Reich’s research foci include socio-emotional development, parent-child interactions, peer networks, and social affordances of technology. The bulk of her work explores direct and indirect influences on the child, specifically through the family, online, and school environment. She is a fellow of the American Psychological Association and the Society for Community Research and Action. At UCI, Reich is director of the Development in Social Context Lab (DISC) and serves as the associate director of the Ph.D. in Education program. She holds additional appointments in Psychological Science and Informatics.

Abstract of Chapter 2
​
Youth are increasingly using digital technology to connect with their peers. As such, there are overlaps between the people youth interact with face-to-face and those they interact with digitally. The emergence of social network sites, online gaming, social media apps (i.e., applications), and text messaging over the past two decades has evolved from separate areas where adolescents went to develop new relationships, try out new relationships, or maintain relationships with friends or family who live far away to a clear extension of their offline world. Nowadays, adolescents use digital platforms to develop and maintain relationships with friends and people they regularly interact with offline or with people who are only one or two degrees of separation from face-to-face friends (e.g., a friend of a friend).
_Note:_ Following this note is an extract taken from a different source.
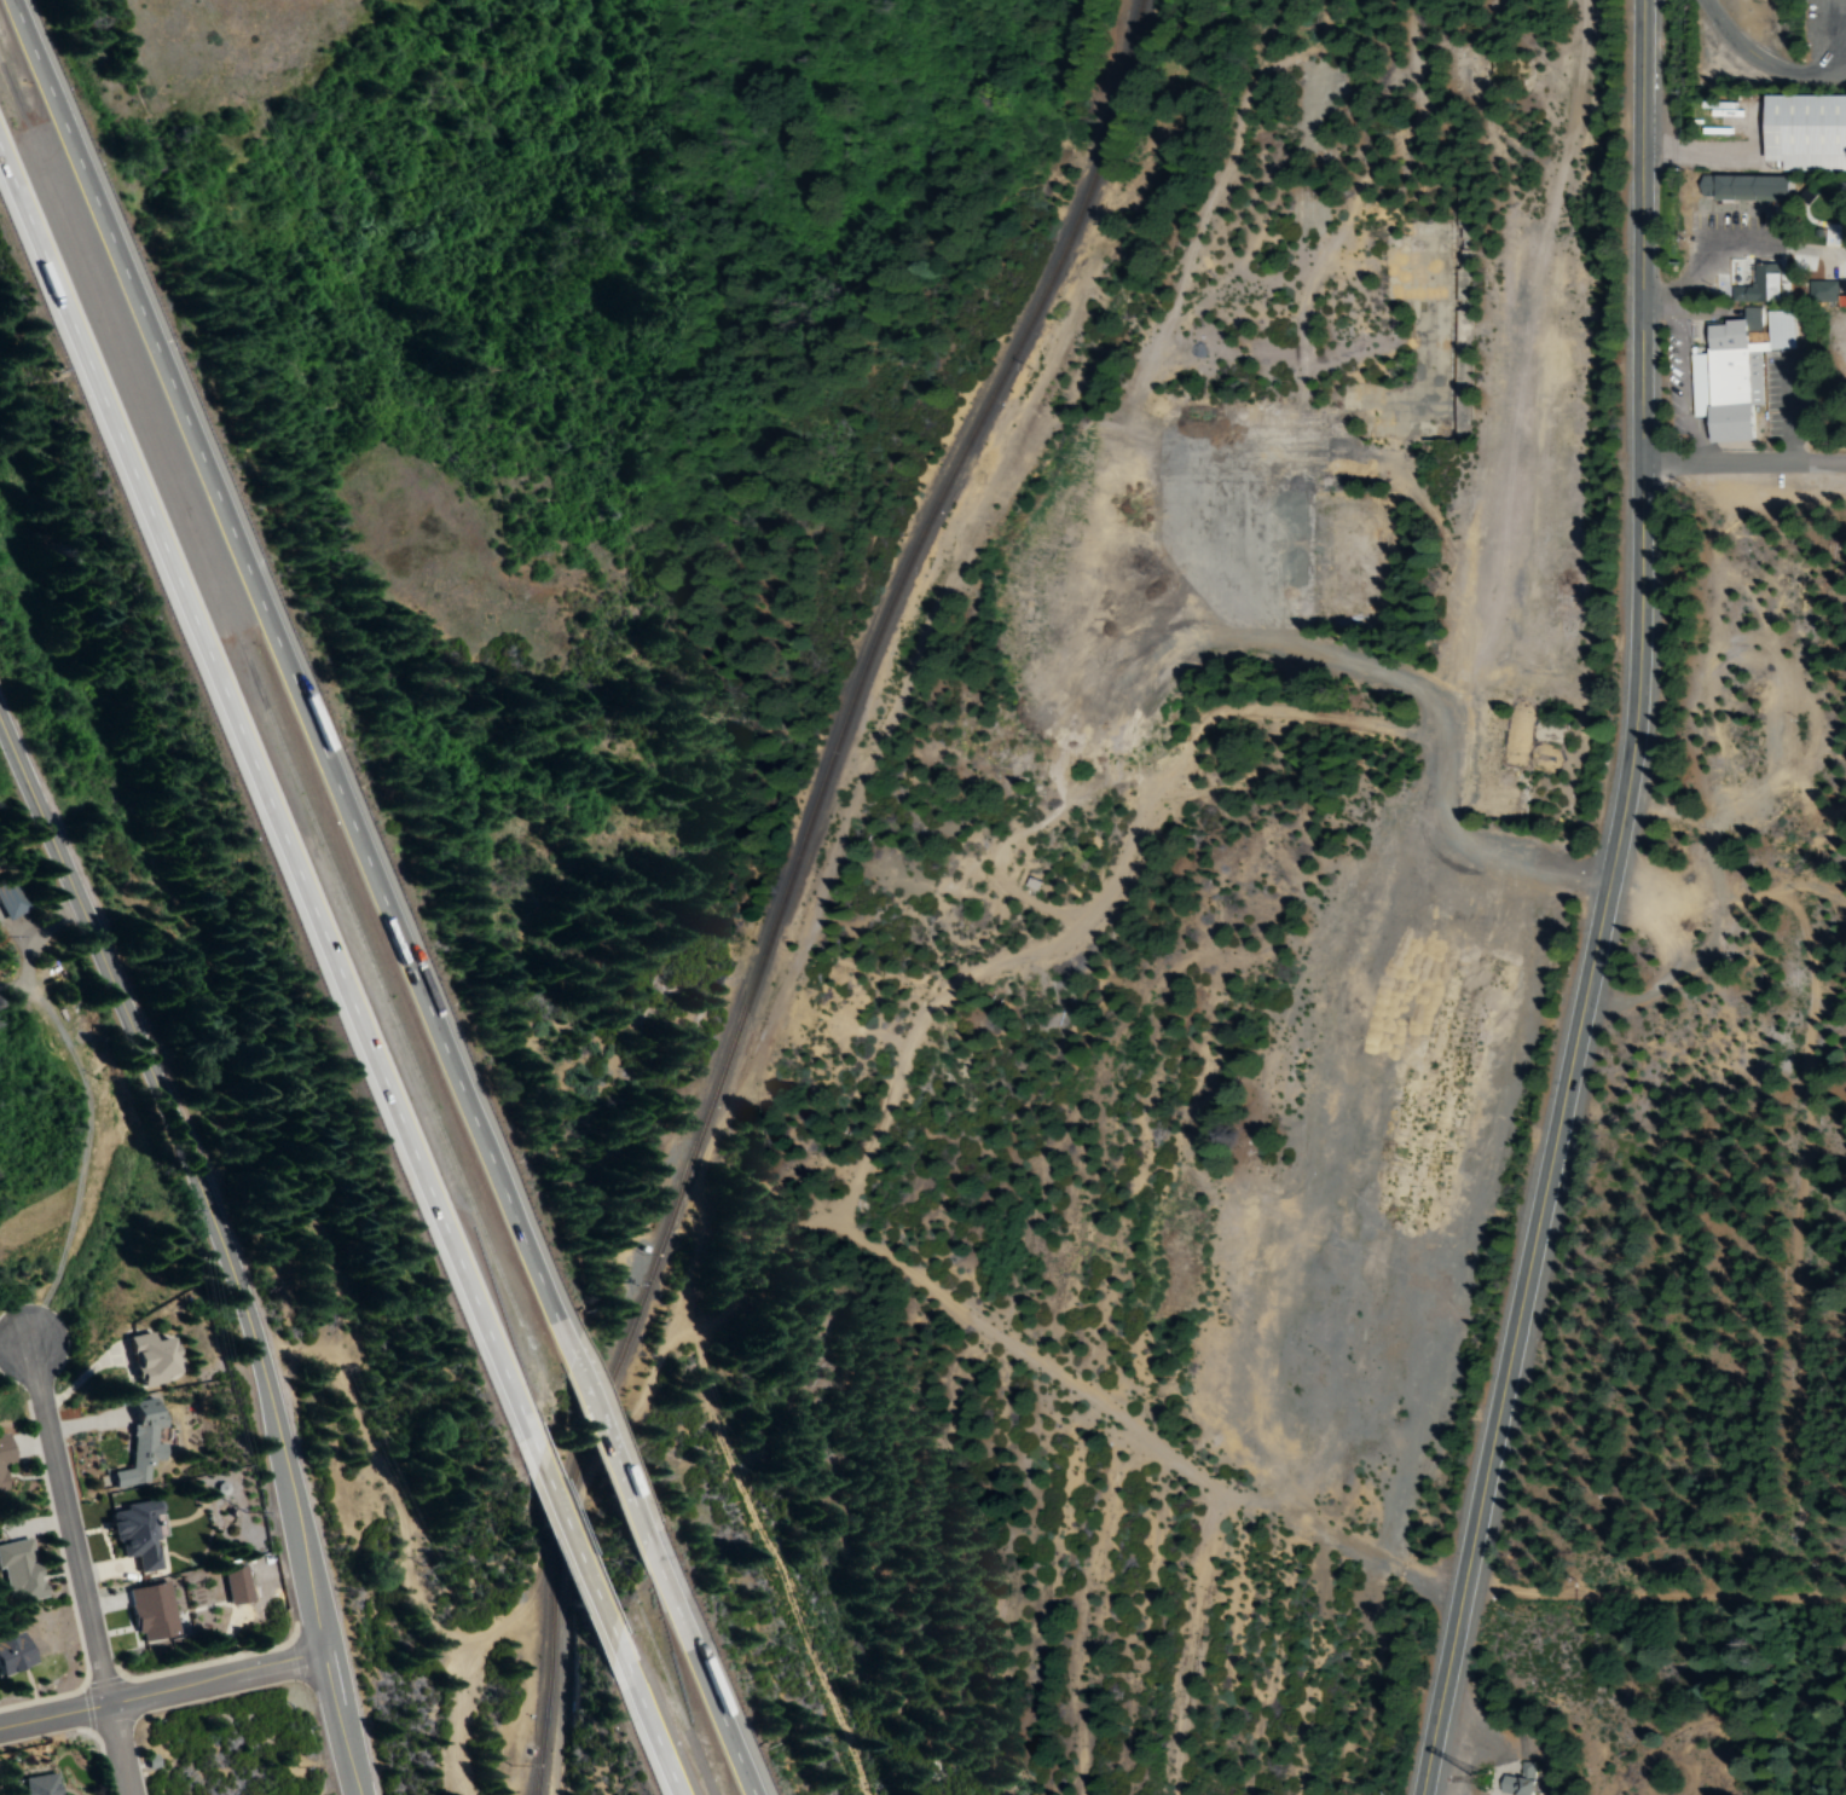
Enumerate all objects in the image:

Although there are a few exceptions (e.g., online games), this connectivity between offline and digital spaces has led researchers to change how we conceptualize and study digital friendships over time. This chapter begins with a historical orientation of how youths’ friendships were characterized as offline and online and the ways in which the research has evolved to consider digital spaces as another setting where friends interact. We then explore new and potential directions for future research that focus on friendships that occur in the physical world as well as through a variety of digitally mediated spaces.